Active efflux is a mechanism responsible for extrusion of toxic substances and antibiotics outside the cell; this is considered to be a vital part of xenobiotic metabolism. This mechanism is important in medicine as it can contribute to bacterial antibiotic resistance.
Efflux systems function via an energy-dependent mechanism (Active transport) to pump out unwanted toxic substances through specific efflux pumps. Some efflux systems are drug-specific, whereas others may accommodate multiple drugs, and thus contribute to bacterial multidrug resistance (MDR).
Bacterial efflux pumps
Efflux pumps are proteinaceous transporters localized in the cytoplasmic membrane of all kinds of cells. They are active transporters, meaning that they require a source of chemical energy to perform their function. Some are primary active transporters utilizing Adenosine triphosphate hydrolysis as a source of energy, whereas others are secondary active transporters (uniporters, symporters, or antiporters) in which transport is coupled to an electrochemical potential difference created by pumping out hydrogen or sodium ions outside the cell.Bacterial efflux transporters are classified into five major superfamilies, based on the amino acid sequence and the energy source used to export their substrates:
1. The major facilitator superfamily (MFS)
2. The ATP-binding cassette superfamily (ABC)
3. The small multidrug resistance family (SMR)
4. The resistance-nodulation-cell division superfamily (RND)
5. The Multi antimicrobial extrusion protein family (MATE).
Of these, only the ABC superfamily are primary transporters, the rest being secondary transporters utilizing proton or sodium gradient as a source of energy.
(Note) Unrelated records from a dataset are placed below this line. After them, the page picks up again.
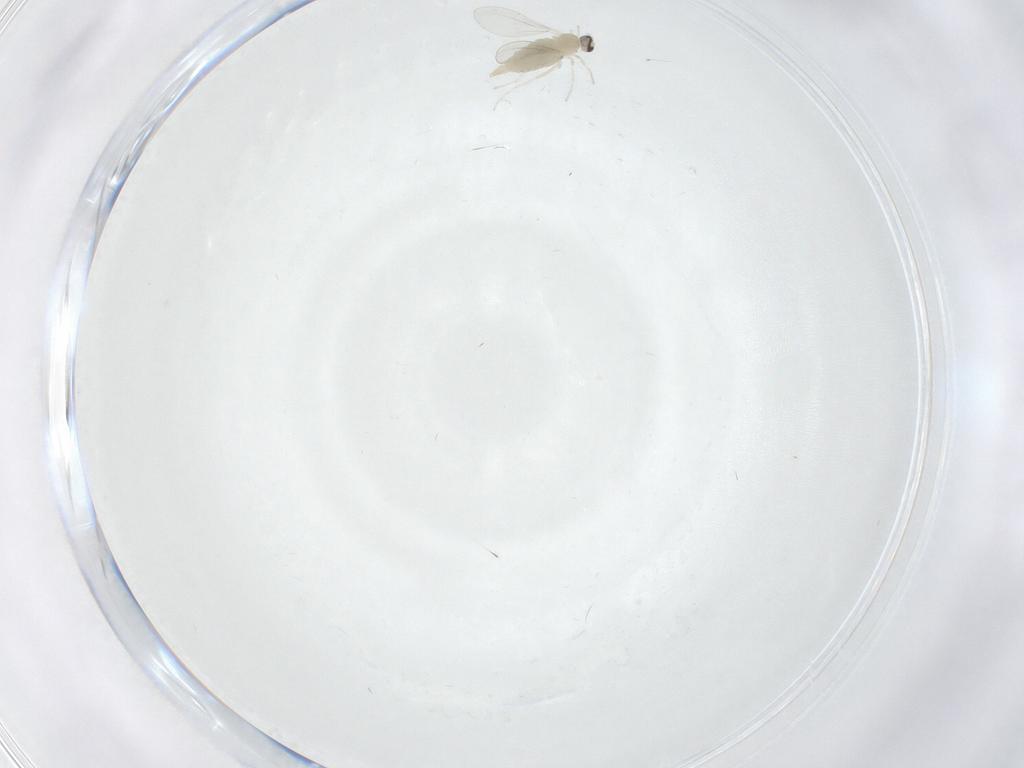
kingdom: Animalia
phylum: Arthropoda
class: Insecta
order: Diptera
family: Cecidomyiidae
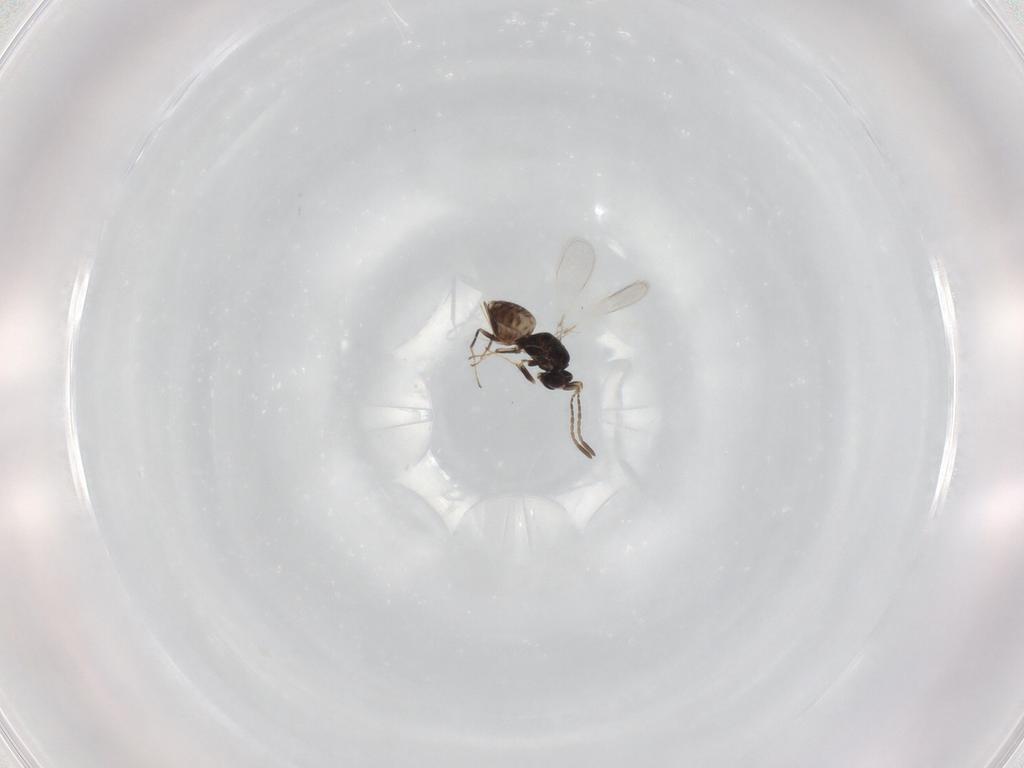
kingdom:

Whereas MFS dominates in Gram positive bacteria , the RND family is unique to Gram-negatives.
Although antibiotics are the most clinically important substrates of efflux systems, it is probable that most efflux pumps have other natural physiological functions. Examples include:
* The E. coli AcrAB efflux system, which has a physiologic role of pumping out bile acids and fatty acids to lower their toxicity.
* The MFS family Ptr pump in Streptomyces pristinaespiralis appears to be an autoimmunity pump for this organism when it turns on production of pristinamycins I and II.
* The AcrAB–TolC system in E.coli is suspected to have a role in the transport of the calcium-channel components in the E. coli membrane.
* The MtrCDE system plays a protective role by providing resistance to faecal lipids in rectal isolates of Neisseria gonorrhoeae.
* The AcrAB efflux system of Erwinia amylovora is important for this organism's virulence, plant (host) colonization, and resistance to plant toxins.
* The MexXY component of the MexXY-OprM multidrug efflux system of P. aeruginosa is inducible by antibiotics that target ribosomes via the PA5471 gene product.
The ability of efflux systems to recognize a large number of compounds other than their natural substrates is probably because substrate recognition is based on physicochemical properties, such as hydrophobicity, aromaticity and ionizable character rather than on defined chemical properties, as in classical enzyme-substrate or ligand-receptor recognition. Because most antibiotics are amphiphilic molecules - possessing both hydrophilic and hydrophobic characters - they are easily recognized by many efflux pumps.